Recently, it was first reported that biochar and other non-graphitizable carbons could be converted to high purity (99.95% C), highly crystalline graphite (biochar graphite or BCG) at a laboratory scale with equipment requirements readily within the financial means of many academic laboratories8. It was shown that biomass could be readily converted to “potato” graphite, morphologically similar to some commercial graphites, however, its relatively high surface area (10.3 m2/g) resulted in low initial CE, 84%, unacceptably below that of commercial Li-ion anode graphite (~ 90%). While the control of graphite flake size, a critical parameter for Li-ion battery performance, was demonstrated, the ability to rationally select the agglomerate shape and size was not, nor was an understanding of the origin of the morphology obtained presented. Additional reports have appeared demonstrating the conversion of biomass to anode materials with varying degrees of graphitic character and battery performance, but without rational morphology control23,24,25,26,27,28.
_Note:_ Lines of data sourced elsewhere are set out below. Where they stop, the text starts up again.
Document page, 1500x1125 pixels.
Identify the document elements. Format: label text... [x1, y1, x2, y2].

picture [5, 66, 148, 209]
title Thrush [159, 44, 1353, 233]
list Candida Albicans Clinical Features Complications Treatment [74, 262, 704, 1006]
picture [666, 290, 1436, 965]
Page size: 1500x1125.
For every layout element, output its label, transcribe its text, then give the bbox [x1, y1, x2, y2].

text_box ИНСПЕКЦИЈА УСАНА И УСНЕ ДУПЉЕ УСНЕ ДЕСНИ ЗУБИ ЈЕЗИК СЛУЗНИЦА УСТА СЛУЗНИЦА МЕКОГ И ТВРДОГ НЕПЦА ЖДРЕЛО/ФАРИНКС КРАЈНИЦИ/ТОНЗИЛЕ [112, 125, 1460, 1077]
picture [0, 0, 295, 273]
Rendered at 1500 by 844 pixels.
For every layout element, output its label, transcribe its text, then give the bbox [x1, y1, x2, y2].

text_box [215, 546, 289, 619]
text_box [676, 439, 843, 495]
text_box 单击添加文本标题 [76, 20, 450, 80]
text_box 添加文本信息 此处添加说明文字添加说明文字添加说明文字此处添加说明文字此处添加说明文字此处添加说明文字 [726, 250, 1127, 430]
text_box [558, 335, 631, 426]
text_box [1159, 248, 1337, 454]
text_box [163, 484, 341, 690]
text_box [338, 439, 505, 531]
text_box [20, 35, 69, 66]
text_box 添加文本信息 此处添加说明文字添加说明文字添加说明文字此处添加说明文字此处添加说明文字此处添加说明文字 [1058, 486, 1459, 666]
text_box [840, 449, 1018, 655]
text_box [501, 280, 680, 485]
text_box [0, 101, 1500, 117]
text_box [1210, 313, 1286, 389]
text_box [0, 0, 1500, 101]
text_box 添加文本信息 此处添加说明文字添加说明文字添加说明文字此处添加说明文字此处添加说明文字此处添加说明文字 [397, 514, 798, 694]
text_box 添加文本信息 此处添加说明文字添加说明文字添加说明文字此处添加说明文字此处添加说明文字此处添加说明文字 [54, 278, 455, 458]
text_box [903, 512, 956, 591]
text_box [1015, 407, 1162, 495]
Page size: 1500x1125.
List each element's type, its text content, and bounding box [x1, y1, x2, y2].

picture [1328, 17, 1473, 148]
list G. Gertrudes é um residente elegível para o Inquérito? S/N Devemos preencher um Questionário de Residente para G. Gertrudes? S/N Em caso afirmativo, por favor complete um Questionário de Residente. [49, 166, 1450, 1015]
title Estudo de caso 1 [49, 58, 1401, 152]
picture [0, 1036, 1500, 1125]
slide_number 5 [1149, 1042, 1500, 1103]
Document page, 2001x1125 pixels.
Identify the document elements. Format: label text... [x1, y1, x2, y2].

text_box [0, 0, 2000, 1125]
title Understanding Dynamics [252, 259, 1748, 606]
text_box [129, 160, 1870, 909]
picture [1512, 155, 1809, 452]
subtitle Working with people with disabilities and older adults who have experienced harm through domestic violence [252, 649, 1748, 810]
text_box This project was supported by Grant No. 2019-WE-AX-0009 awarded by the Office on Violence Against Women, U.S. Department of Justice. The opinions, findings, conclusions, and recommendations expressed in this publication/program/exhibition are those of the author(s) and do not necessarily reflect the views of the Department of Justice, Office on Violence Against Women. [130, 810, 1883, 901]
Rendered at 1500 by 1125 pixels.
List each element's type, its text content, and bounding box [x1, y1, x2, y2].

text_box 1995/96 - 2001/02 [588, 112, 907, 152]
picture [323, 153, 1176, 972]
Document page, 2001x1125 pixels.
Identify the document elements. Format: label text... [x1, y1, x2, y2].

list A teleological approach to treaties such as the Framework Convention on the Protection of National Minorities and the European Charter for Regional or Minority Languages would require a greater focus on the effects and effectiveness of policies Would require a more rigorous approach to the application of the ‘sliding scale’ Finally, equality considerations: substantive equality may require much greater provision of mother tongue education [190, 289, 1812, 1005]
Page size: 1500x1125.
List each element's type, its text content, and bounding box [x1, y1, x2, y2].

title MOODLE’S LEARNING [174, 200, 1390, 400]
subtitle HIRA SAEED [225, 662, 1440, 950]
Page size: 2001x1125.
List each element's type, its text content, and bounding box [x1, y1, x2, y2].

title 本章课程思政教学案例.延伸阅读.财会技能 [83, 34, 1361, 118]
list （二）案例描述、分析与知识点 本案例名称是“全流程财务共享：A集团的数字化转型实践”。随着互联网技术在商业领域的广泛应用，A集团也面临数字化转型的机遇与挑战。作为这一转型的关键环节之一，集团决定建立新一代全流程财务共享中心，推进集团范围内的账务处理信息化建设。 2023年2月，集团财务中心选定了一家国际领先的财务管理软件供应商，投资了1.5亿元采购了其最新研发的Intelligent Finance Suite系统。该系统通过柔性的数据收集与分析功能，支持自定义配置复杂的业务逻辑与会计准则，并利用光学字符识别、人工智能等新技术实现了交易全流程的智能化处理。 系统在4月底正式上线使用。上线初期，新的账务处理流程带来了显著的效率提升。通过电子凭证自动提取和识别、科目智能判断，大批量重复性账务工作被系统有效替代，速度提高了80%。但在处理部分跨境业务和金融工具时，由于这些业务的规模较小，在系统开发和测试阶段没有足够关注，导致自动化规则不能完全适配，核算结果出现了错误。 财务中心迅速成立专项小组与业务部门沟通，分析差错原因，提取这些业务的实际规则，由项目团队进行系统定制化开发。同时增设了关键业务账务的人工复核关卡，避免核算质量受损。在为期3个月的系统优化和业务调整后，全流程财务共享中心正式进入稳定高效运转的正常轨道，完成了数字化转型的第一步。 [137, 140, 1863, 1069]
In an effort to gain mechanistic insight into the BCG graphitization process, the effects of process parameters on yield and agglomerate morphology were studied and are presented herein. It is shown that the size and shape of the graphite agglomerates can be rationally controlled to a remarkable degree. Finally, the rational synthesis of graphite with a predetermined flake size, and agglomerate size and shape, is demonstrated and shown to closely compare to commercial Li-ion graphite. The methods described will allow researchers to produce graphite at a laboratory scale with tailored morphological properties, including porosity, to tailor its performance as anode active material and/or alloying material host, with the potential to scale to industrial quantities, without the environmental impact of current graphite production.